> **TASK TO CARRY OUT**
Render the lines below as a Markdown table with the columns No. and Entry, giving each line its row number and skipping any blank lines.

> **PROVIDED RECORDS**
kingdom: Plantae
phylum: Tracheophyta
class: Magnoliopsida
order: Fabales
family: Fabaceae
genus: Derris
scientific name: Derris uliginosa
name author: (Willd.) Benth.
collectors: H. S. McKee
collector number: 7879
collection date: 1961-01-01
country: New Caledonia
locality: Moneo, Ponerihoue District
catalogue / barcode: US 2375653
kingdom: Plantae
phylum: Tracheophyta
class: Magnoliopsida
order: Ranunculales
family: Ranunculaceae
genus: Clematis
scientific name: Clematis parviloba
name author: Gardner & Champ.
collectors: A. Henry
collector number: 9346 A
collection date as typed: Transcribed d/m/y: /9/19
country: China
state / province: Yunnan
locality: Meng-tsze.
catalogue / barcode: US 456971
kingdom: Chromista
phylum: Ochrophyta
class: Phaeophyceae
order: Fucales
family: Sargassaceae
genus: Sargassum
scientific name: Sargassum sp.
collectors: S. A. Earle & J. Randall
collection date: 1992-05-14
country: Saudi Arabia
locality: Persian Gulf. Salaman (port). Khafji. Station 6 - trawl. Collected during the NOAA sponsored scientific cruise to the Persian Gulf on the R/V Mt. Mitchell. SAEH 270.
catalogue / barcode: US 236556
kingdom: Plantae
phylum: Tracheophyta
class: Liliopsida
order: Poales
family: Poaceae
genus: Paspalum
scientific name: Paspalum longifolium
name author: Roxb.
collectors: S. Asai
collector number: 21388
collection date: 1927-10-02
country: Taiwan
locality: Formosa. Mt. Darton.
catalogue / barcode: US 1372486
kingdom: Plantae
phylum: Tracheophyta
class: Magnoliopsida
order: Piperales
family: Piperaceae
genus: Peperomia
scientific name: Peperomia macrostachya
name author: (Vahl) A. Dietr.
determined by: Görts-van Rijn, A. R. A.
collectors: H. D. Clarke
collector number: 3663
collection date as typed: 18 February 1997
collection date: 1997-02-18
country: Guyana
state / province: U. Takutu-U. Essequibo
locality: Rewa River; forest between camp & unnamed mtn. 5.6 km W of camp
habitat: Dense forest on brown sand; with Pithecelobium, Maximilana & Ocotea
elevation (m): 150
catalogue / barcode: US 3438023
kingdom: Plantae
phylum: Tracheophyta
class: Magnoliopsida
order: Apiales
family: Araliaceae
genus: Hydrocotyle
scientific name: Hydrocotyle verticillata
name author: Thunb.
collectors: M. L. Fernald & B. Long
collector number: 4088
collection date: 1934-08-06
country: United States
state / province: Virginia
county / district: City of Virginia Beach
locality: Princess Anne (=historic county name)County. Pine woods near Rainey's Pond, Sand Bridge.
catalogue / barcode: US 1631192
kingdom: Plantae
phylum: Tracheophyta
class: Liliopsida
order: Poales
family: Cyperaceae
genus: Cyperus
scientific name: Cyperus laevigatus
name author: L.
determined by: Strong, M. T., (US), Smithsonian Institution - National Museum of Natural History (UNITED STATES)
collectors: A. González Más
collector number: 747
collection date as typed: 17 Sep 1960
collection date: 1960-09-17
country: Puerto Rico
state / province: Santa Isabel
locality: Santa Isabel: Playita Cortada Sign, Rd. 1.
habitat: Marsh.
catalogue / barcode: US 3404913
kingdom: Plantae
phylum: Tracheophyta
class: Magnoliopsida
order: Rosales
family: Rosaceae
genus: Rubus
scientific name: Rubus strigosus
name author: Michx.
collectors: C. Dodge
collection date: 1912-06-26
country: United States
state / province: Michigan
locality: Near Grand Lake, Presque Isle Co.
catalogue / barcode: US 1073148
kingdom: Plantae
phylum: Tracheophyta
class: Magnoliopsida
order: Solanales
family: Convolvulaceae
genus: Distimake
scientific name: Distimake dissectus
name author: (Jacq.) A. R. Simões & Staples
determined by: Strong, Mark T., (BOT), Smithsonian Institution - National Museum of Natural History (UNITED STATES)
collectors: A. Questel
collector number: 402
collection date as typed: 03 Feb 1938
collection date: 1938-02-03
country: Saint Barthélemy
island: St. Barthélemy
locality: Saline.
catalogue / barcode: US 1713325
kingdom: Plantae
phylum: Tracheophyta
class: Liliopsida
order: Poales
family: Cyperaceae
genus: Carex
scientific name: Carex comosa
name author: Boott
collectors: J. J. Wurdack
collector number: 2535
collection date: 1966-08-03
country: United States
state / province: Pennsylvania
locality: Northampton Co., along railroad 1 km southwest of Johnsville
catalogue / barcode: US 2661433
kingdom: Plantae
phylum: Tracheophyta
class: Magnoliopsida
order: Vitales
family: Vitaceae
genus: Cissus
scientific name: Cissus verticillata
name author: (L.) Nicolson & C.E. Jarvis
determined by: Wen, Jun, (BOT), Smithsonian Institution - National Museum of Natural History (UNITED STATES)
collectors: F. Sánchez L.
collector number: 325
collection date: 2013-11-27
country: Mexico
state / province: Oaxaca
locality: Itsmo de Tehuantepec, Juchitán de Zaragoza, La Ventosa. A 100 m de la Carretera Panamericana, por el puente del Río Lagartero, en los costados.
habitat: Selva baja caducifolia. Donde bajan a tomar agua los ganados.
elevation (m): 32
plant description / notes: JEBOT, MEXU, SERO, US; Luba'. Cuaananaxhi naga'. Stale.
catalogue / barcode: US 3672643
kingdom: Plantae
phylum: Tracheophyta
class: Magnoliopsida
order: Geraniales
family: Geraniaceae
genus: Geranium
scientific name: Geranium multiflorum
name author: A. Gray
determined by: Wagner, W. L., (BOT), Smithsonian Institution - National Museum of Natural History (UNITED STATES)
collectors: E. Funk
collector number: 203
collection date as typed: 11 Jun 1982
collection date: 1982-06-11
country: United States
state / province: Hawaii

> **TASK ANSWER**
| No. | Entry |
|---|---|
| 1 | kingdom: Plantae |
| 2 | phylum: Tracheophyta |
| 3 | class: Magnoliopsida |
| 4 | order: Fabales |
| 5 | family: Fabaceae |
| 6 | genus: Derris |
| 7 | scientific name: Derris uliginosa |
| 8 | name author: (Willd.) Benth. |
| 9 | collectors: H. S. McKee |
| 10 | collector number: 7879 |
| 11 | collection date: 1961-01-01 |
| 12 | country: New Caledonia |
| 13 | locality: Moneo, Ponerihoue District |
| 14 | catalogue / barcode: US 2375653 |
| 15 | kingdom: Plantae |
| 16 | phylum: Tracheophyta |
| 17 | class: Magnoliopsida |
| 18 | order: Ranunculales |
| 19 | family: Ranunculaceae |
| 20 | genus: Clematis |
| 21 | scientific name: Clematis parviloba |
| 22 | name author: Gardner & Champ. |
| 23 | collectors: A. Henry |
| 24 | collector number: 9346 A |
| 25 | collection date as typed: Transcribed d/m/y: /9/19 |
| 26 | country: China |
| 27 | state / province: Yunnan |
| 28 | locality: Meng-tsze. |
| 29 | catalogue / barcode: US 456971 |
| 30 | kingdom: Chromista |
| 31 | phylum: Ochrophyta |
| 32 | class: Phaeophyceae |
| 33 | order: Fucales |
| 34 | family: Sargassaceae |
| 35 | genus: Sargassum |
| 36 | scientific name: Sargassum sp. |
| 37 | collectors: S. A. Earle & J. Randall |
| 38 | collection date: 1992-05-14 |
| 39 | country: Saudi Arabia |
| 40 | locality: Persian Gulf. Salaman (port). Khafji. Station 6 - trawl. Collected during the NOAA sponsored scientific cruise to the Persian Gulf on the R/V Mt. Mitchell. SAEH 270. |
| 41 | catalogue / barcode: US 236556 |
| 42 | kingdom: Plantae |
| 43 | phylum: Tracheophyta |
| 44 | class: Liliopsida |
| 45 | order: Poales |
| 46 | family: Poaceae |
| 47 | genus: Paspalum |
| 48 | scientific name: Paspalum longifolium |
| 49 | name author: Roxb. |
| 50 | collectors: S. Asai |
| 51 | collector number: 21388 |
| 52 | collection date: 1927-10-02 |
| 53 | country: Taiwan |
| 54 | locality: Formosa. Mt. Darton. |
| 55 | catalogue / barcode: US 1372486 |
| 56 | kingdom: Plantae |
| 57 | phylum: Tracheophyta |
| 58 | class: Magnoliopsida |
| 59 | order: Piperales |
| 60 | family: Piperaceae |
| 61 | genus: Peperomia |
| 62 | scientific name: Peperomia macrostachya |
| 63 | name author: (Vahl) A. Dietr. |
| 64 | determined by: Görts-van Rijn, A. R. A. |
| 65 | collectors: H. D. Clarke |
| 66 | collector number: 3663 |
| 67 | collection date as typed: 18 February 1997 |
| 68 | collection date: 1997-02-18 |
| 69 | country: Guyana |
| 70 | state / province: U. Takutu-U. Essequibo |
| 71 | locality: Rewa River; forest between camp & unnamed mtn. 5.6 km W of camp |
| 72 | habitat: Dense forest on brown sand; with Pithecelobium, Maximilana & Ocotea |
| 73 | elevation (m): 150 |
| 74 | catalogue / barcode: US 3438023 |
| 75 | kingdom: Plantae |
| 76 | phylum: Tracheophyta |
| 77 | class: Magnoliopsida |
| 78 | order: Apiales |
| 79 | family: Araliaceae |
| 80 | genus: Hydrocotyle |
| 81 | scientific name: Hydrocotyle verticillata |
| 82 | name author: Thunb. |
| 83 | collectors: M. L. Fernald & B. Long |
| 84 | collector number: 4088 |
| 85 | collection date: 1934-08-06 |
| 86 | country: United States |
| 87 | state / province: Virginia |
| 88 | county / district: City of Virginia Beach |
| 89 | locality: Princess Anne (=historic county name)County. Pine woods near Rainey's Pond, Sand Bridge. |
| 90 | catalogue / barcode: US 1631192 |
| 91 | kingdom: Plantae |
| 92 | phylum: Tracheophyta |
| 93 | class: Liliopsida |
| 94 | order: Poales |
| 95 | family: Cyperaceae |
| 96 | genus: Cyperus |
| 97 | scientific name: Cyperus laevigatus |
| 98 | name author: L. |
| 99 | determined by: Strong, M. T., (US), Smithsonian Institution - National Museum of Natural History (UNITED STATES) |
| 100 | collectors: A. González Más |
| 101 | collector number: 747 |
| 102 | collection date as typed: 17 Sep 1960 |
| 103 | collection date: 1960-09-17 |
| 104 | country: Puerto Rico |
| 105 | state / province: Santa Isabel |
| 106 | locality: Santa Isabel: Playita Cortada Sign, Rd. 1. |
| 107 | habitat: Marsh. |
| 108 | catalogue / barcode: US 3404913 |
| 109 | kingdom: Plantae |
| 110 | phylum: Tracheophyta |
| 111 | class: Magnoliopsida |
| 112 | order: Rosales |
| 113 | family: Rosaceae |
| 114 | genus: Rubus |
| 115 | scientific name: Rubus strigosus |
| 116 | name author: Michx. |
| 117 | collectors: C. Dodge |
| 118 | collection date: 1912-06-26 |
| 119 | country: United States |
| 120 | state / province: Michigan |
| 121 | locality: Near Grand Lake, Presque Isle Co. |
| 122 | catalogue / barcode: US 1073148 |
| 123 | kingdom: Plantae |
| 124 | phylum: Tracheophyta |
| 125 | class: Magnoliopsida |
| 126 | order: Solanales |
| 127 | family: Convolvulaceae |
| 128 | genus: Distimake |
| 129 | scientific name: Distimake dissectus |
| 130 | name author: (Jacq.) A. R. Simões & Staples |
| 131 | determined by: Strong, Mark T., (BOT), Smithsonian Institution - National Museum of Natural History (UNITED STATES) |
| 132 | collectors: A. Questel |
| 133 | collector number: 402 |
| 134 | collection date as typed: 03 Feb 1938 |
| 135 | collection date: 1938-02-03 |
| 136 | country: Saint Barthélemy |
| 137 | island: St. Barthélemy |
| 138 | locality: Saline. |
| 139 | catalogue / barcode: US 1713325 |
| 140 | kingdom: Plantae |
| 141 | phylum: Tracheophyta |
| 142 | class: Liliopsida |
| 143 | order: Poales |
| 144 | family: Cyperaceae |
| 145 | genus: Carex |
| 146 | scientific name: Carex comosa |
| 147 | name author: Boott |
| 148 | collectors: J. J. Wurdack |
| 149 | collector number: 2535 |
| 150 | collection date: 1966-08-03 |
| 151 | country: United States |
| 152 | state / province: Pennsylvania |
| 153 | locality: Northampton Co., along railroad 1 km southwest of Johnsville |
| 154 | catalogue / barcode: US 2661433 |
| 155 | kingdom: Plantae |
| 156 | phylum: Tracheophyta |
| 157 | class: Magnoliopsida |
| 158 | order: Vitales |
| 159 | family: Vitaceae |
| 160 | genus: Cissus |
| 161 | scientific name: Cissus verticillata |
| 162 | name author: (L.) Nicolson & C.E. Jarvis |
| 163 | determined by: Wen, Jun, (BOT), Smithsonian Institution - National Museum of Natural History (UNITED STATES) |
| 164 | collectors: F. Sánchez L. |
| 165 | collector number: 325 |
| 166 | collection date: 2013-11-27 |
| 167 | country: Mexico |
| 168 | state / province: Oaxaca |
| 169 | locality: Itsmo de Tehuantepec, Juchitán de Zaragoza, La Ventosa. A 100 m de la Carretera Panamericana, por el puente del Río Lagartero, en los costados. |
| 170 | habitat: Selva baja caducifolia. Donde bajan a tomar agua los ganados. |
| 171 | elevation (m): 32 |
| 172 | plant description / notes: JEBOT, MEXU, SERO, US; Luba'. Cuaananaxhi naga'. Stale. |
| 173 | catalogue / barcode: US 3672643 |
| 174 | kingdom: Plantae |
| 175 | phylum: Tracheophyta |
| 176 | class: Magnoliopsida |
| 177 | order: Geraniales |
| 178 | family: Geraniaceae |
| 179 | genus: Geranium |
| 180 | scientific name: Geranium multiflorum |
| 181 | name author: A. Gray |
| 182 | determined by: Wagner, W. L., (BOT), Smithsonian Institution - National Museum of Natural History (UNITED STATES) |
| 183 | collectors: E. Funk |
| 184 | collector number: 203 |
| 185 | collection date as typed: 11 Jun 1982 |
| 186 | collection date: 1982-06-11 |
| 187 | country: United States |
| 188 | state / province: Hawaii |